I don't think that [MENTION=22260]TerraDave[/MENTION] is counting the 1980s as "early D&D". I think the original campaigns are being referred to.

But in fact there was plenty of improvisation in 1980s D&D too. Moldvay, in his Basic rulebook, even gave advice on how to handle it. (So does Gygax, less prominently, in his DMG discussion of optional secondary skills: he suggests that the GM should consider one of the skills in which s/he has some degree of proficiency, work out what that lets him/her accomplish in that particular field of endeavour, and then extrapolate to the various other fields of activity that the secondary skill table encompasses.)

Upthread you compared D&D to computer games, but the permissible moves in D&D are not bound in the same way they are as for a computer game (especially computer games 25 or 30 years ago). The same is true when D&D is compared to Mastermind and Chess, other games that you have mentioned.
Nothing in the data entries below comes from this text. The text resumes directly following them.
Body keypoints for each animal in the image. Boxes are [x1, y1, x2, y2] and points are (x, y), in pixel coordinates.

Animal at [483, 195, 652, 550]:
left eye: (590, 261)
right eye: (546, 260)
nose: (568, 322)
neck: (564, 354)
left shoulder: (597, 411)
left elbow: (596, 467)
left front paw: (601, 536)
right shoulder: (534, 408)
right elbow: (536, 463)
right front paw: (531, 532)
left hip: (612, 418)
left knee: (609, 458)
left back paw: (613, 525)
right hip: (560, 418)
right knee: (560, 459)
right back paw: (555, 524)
For instance, what are the rules to determine if a character can use an iron spike and a mallet to break a portcullis mechanism, thereby rapidly dropping the bars so as to hold off some approaching orcish soldiers? That is a permissible move that a player might declare, but the AD&D and B/X games provide no rules for adjudicating it. The closest we get is the STR chart for opening doors and (in AD&D) bending bars/lifting gates.

I am guessing (but am happy to be corrected) that this might be one example of the sort of improvisation that TerraDave had in mind.
 

That's entirely false. In the 1980s the majority of players knew the DM was not supposed to make anything up behind the screen.
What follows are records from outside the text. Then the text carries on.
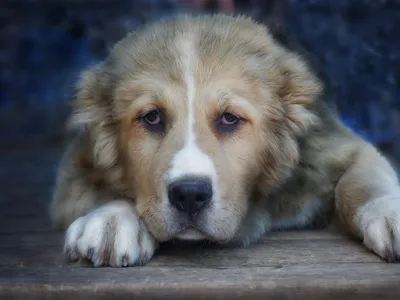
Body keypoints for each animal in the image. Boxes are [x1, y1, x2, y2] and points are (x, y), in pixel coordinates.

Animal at [50, 14, 400, 268]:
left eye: (229, 119)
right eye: (152, 118)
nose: (190, 195)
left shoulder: (337, 148)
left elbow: (360, 183)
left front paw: (388, 212)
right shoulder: (73, 169)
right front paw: (112, 219)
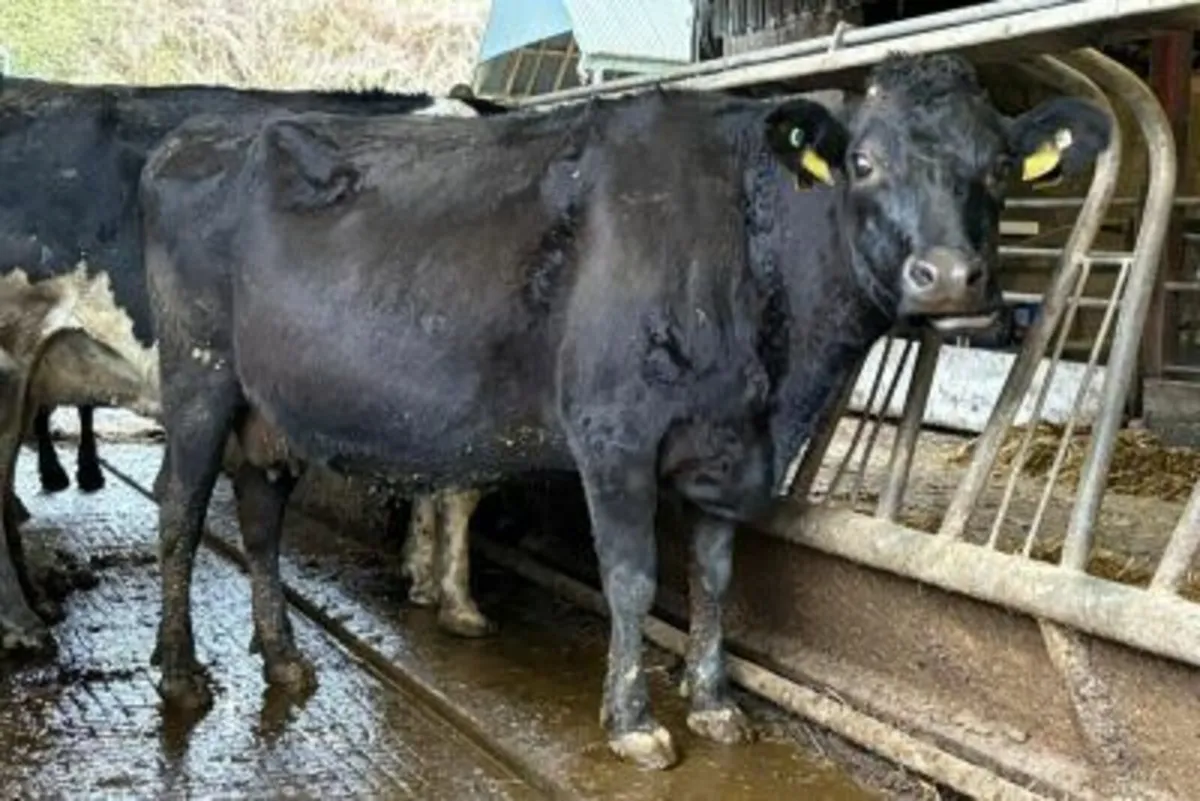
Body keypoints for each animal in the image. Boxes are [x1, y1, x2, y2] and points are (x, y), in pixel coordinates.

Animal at [140, 53, 1110, 770]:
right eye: (864, 161)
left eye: (998, 167)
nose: (949, 277)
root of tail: (196, 134)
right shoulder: (613, 436)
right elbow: (635, 578)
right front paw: (634, 722)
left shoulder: (731, 451)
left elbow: (717, 576)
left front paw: (714, 705)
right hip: (198, 376)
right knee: (179, 507)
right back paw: (183, 674)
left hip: (267, 409)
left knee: (259, 515)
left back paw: (285, 660)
Can I make a Save vs. Anecdote?

;)

Seriously, you've no idea what the "majority of players" knew. Your experience in the 80s certainly doesn't match my own, or that of many people I know.
 

fuindordm

Adventurer
I don't think anyone can make a credible claim that AD&D was "meant" to be played in a particular way. Each table has always had a unique approach.

Official Setting <--> Homebrew?
Miserly Rewards <--> Monty Hall?
Let the Dice Fall Where They May <--> DM Rolls Behind Screen?
Torches and Rations <--> Mundane affairs handwaved away?
Rules light <--> Rules heavy?
Player Ignorance <--> System Mastery

Each of these spectra is perfectly valid in the AD&D era, and saw lots of variation among tables as evidenced by, for example, the letters and columns and articles in Dragon Magazine where people shared their experiences are argued that one side or the other was better.
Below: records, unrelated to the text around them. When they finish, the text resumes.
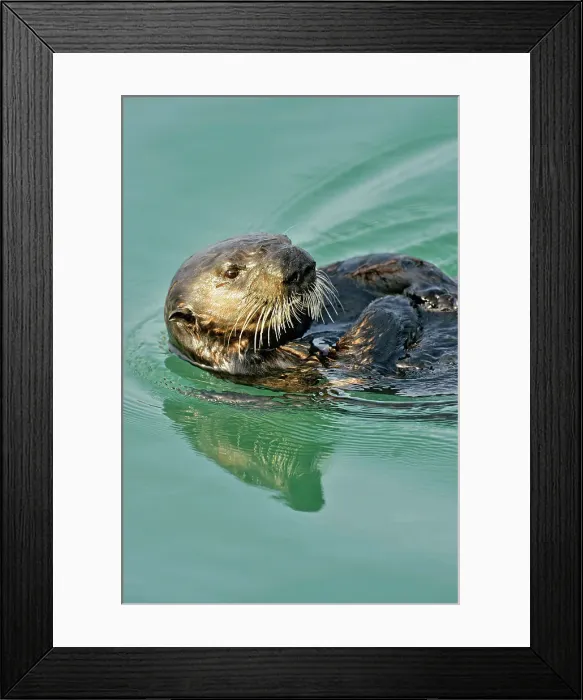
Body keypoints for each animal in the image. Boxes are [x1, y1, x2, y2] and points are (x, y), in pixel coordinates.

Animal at [164, 233, 458, 392]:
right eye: (231, 272)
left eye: (285, 239)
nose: (298, 264)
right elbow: (362, 356)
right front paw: (395, 301)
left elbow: (370, 265)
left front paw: (432, 290)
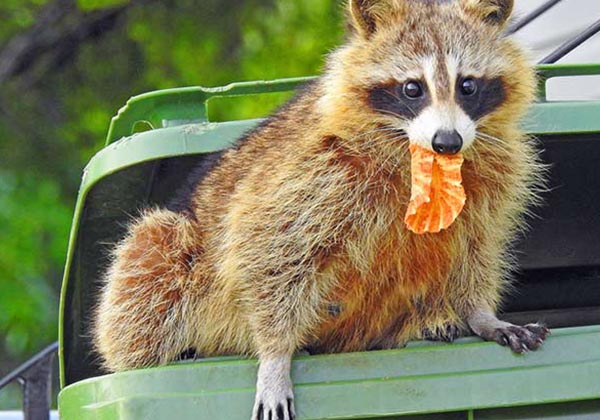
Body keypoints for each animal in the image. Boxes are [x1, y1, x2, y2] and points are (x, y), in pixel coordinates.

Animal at [92, 1, 548, 418]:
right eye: (412, 88)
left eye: (467, 85)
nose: (448, 142)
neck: (420, 155)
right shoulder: (313, 170)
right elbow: (265, 247)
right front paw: (274, 355)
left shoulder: (493, 175)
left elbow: (475, 246)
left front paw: (479, 313)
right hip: (171, 253)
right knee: (151, 257)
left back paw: (427, 322)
Furthermore, no rule can ever stay behind the screen for long. There may have been a year or two after the release of the DMG when most players were ignorant of a lot of the information therein, but all that diffused outward very quickly. There is no way for a DM to keep their Assassin players from knowing about Poison Training, or the Wizard from learning (after the first mishap) that a fireball fills its designated volume, or that spell research is possible, or that drinking two potions at once can have strange effects.

In short, the level of mystery in your game has always been a moving target, requiring effort on the DMs part to maintain. Players and PCs learn from their mistakes and absorb the rules very quickly, even those which are nominally behind the screen. Nothing about 5E prevents us from creating an in-game atmosphere where the PCs are ignorant of many "rules" and the players must use their wits to survive. And it's pointless to lament that the distribution of information among the three books serves a different style of play. Had they chosen differently, it would have bought us at most a few months of player mystery before all the information diffuses and the DMs have to pick up the slack.
 

Hussar

Legend
Sure, the same way the algorithm underlying Chess has been revealed ...except we still don't know it. We understand it as variations within a repetition.

That's entirely false. In the 1980s the majority of players knew the DM was not supposed to make anything up behind the screen.

I think your point would be much better served if you avoided broad generalizations like what you think the majority of players were doing.